- Work to complete: Please select every line of the material that contains the string "sketchPlane", and copy those lines. Case counts.

- Task inputs:

'''

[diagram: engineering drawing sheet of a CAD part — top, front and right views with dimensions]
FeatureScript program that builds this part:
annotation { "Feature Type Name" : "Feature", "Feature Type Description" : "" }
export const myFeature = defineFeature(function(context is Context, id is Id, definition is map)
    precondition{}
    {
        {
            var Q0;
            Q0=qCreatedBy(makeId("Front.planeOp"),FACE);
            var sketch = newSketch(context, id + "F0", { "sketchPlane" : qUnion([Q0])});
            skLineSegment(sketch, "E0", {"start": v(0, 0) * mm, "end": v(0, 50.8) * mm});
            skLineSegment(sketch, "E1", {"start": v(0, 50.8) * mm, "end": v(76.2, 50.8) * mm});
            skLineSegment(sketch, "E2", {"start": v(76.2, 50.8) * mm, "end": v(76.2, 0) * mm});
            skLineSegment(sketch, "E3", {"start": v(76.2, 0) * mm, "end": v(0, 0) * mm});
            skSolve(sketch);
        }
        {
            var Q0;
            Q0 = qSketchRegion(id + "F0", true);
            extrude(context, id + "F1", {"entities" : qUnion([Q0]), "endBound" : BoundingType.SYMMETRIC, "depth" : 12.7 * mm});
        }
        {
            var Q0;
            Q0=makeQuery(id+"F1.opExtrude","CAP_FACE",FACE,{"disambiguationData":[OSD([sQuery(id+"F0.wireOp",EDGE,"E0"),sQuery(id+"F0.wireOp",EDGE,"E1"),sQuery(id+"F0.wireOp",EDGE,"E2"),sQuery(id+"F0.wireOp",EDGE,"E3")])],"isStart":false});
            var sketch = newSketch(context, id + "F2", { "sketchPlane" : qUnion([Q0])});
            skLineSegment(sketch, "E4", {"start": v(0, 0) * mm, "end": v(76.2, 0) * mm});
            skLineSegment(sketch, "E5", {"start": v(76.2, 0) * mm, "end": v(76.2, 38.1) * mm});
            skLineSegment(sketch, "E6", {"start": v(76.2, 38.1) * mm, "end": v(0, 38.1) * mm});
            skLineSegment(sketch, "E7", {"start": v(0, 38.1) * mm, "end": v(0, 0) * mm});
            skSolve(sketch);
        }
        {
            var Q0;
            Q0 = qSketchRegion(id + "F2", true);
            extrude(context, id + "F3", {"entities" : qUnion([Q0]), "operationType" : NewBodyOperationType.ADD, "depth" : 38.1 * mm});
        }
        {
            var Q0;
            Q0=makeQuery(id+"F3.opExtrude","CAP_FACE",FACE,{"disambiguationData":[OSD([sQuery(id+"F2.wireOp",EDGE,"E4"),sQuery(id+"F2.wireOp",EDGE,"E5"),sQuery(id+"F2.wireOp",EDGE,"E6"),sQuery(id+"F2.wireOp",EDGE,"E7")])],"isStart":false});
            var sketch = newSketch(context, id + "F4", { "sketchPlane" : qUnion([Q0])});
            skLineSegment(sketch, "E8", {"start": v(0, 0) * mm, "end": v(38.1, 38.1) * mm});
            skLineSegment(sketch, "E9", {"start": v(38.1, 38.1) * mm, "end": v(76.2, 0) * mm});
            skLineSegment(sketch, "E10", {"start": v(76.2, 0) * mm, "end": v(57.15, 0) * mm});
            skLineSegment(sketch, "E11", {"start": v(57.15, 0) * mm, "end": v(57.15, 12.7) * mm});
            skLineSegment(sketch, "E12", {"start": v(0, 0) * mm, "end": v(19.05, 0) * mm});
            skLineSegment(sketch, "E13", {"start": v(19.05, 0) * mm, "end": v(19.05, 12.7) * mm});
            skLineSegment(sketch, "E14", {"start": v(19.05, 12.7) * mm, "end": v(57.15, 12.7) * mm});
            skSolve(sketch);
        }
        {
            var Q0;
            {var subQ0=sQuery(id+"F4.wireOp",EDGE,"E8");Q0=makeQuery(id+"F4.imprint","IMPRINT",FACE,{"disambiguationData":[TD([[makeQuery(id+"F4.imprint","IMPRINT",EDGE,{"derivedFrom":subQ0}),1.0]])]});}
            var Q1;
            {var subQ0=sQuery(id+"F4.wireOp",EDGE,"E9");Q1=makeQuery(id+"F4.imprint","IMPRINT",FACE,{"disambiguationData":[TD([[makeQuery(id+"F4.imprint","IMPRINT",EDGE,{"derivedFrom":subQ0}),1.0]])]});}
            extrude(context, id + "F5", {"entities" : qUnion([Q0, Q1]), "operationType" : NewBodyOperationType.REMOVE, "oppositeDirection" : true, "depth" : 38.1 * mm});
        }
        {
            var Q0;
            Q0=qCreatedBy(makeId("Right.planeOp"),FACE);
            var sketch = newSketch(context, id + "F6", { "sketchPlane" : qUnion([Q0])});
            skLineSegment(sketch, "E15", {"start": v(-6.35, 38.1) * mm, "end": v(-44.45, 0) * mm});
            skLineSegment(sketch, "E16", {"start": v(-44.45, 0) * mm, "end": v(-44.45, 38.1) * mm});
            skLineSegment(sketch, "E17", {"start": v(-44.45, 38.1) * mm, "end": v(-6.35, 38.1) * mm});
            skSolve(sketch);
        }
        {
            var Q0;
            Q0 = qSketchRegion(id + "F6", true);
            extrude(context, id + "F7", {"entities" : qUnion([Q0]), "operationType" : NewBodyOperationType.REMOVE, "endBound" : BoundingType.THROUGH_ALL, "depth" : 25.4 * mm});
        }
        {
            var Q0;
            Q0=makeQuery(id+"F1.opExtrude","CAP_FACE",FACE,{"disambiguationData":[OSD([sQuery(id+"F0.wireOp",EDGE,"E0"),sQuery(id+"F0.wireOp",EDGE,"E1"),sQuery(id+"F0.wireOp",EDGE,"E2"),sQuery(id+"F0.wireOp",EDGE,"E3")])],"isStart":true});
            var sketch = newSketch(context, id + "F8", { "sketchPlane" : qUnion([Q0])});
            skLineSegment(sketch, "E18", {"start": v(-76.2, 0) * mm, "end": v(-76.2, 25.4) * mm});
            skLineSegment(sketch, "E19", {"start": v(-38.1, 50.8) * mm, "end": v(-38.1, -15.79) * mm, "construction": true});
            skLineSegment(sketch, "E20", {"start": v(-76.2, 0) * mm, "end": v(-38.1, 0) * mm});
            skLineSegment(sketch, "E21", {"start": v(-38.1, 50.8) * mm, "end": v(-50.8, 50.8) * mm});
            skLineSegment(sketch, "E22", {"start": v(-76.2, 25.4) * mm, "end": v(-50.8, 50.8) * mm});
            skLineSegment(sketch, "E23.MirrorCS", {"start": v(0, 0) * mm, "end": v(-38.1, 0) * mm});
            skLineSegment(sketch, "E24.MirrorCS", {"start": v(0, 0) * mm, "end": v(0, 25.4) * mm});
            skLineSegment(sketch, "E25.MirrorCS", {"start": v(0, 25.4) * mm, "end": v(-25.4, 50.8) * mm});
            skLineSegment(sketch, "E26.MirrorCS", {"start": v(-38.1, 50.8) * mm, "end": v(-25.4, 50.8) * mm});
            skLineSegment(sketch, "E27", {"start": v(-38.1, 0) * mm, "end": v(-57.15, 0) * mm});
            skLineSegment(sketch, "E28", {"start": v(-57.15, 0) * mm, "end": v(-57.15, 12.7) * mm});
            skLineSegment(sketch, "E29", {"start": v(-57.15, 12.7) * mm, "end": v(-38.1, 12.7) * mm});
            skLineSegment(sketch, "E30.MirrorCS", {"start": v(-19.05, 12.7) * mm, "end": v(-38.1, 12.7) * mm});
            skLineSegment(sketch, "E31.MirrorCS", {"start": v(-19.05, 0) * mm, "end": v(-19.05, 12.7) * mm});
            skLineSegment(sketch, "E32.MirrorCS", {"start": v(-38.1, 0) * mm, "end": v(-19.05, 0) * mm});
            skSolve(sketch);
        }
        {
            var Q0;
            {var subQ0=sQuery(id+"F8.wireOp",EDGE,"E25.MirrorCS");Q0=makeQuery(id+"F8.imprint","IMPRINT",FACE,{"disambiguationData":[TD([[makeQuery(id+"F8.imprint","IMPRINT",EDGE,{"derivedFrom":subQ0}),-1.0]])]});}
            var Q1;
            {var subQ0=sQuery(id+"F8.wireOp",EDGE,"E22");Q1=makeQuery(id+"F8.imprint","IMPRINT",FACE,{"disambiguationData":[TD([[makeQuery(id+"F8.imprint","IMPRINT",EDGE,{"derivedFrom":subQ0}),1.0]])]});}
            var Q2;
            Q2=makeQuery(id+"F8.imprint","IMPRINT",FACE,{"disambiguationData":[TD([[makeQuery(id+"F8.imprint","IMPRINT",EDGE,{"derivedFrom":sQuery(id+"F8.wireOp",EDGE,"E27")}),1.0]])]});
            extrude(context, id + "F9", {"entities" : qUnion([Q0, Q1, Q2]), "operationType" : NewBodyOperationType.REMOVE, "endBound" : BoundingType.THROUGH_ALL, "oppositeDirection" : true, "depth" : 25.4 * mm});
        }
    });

'''
'''

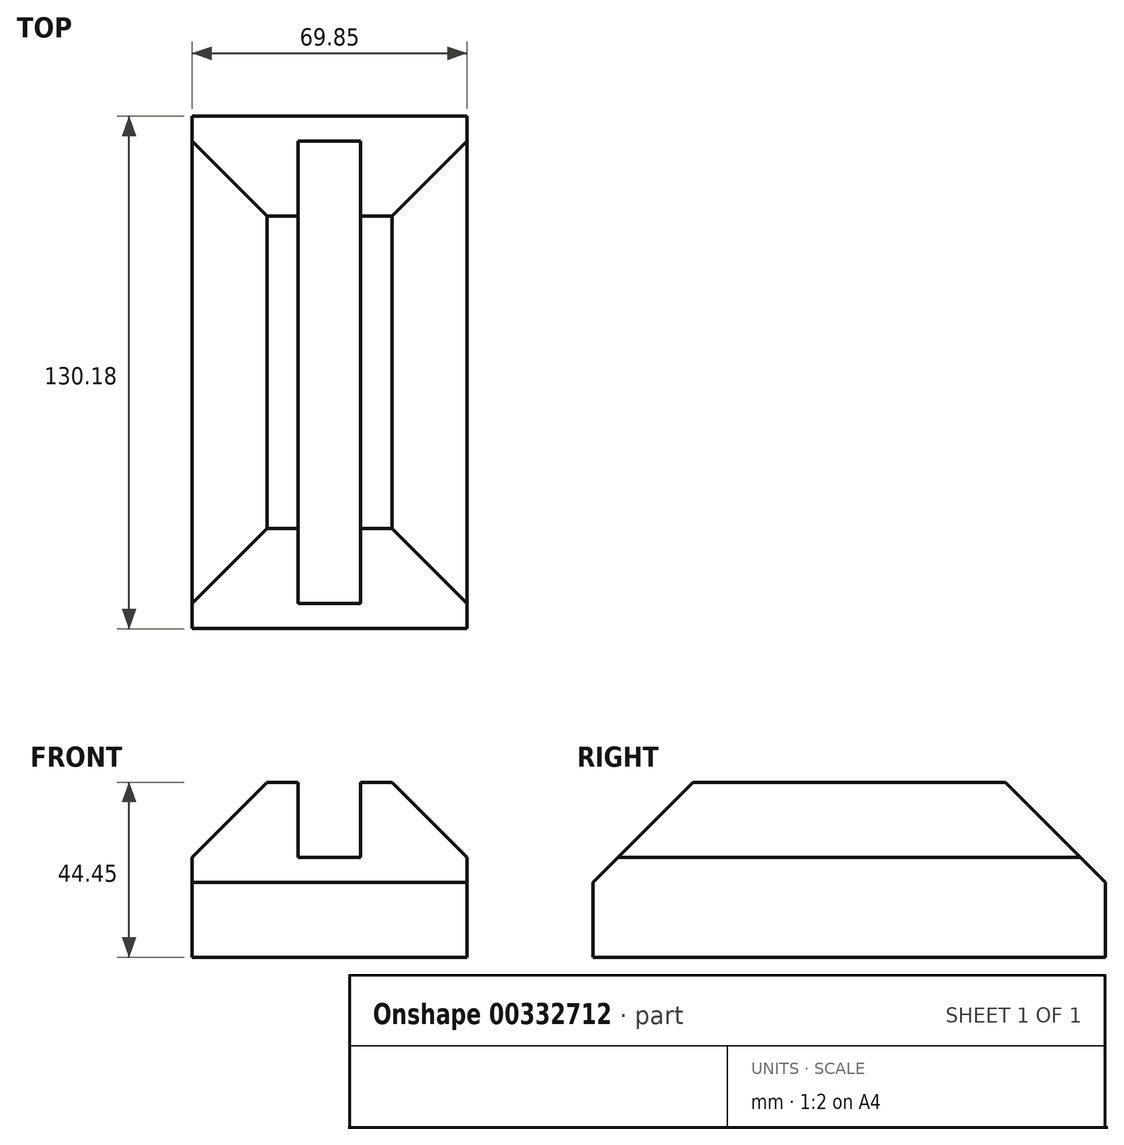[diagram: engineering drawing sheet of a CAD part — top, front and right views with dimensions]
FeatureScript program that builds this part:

'''

- Expected answer:
            var sketch = newSketch(context, id + "F0", { "sketchPlane" : qUnion([Q0])});
            var sketch = newSketch(context, id + "F2", { "sketchPlane" : qUnion([Q0])});
            var sketch = newSketch(context, id + "F4", { "sketchPlane" : qUnion([Q0])});
            var sketch = newSketch(context, id + "F6", { "sketchPlane" : qUnion([Q0])});
            var sketch = newSketch(context, id + "F8", { "sketchPlane" : qUnion([Q0])});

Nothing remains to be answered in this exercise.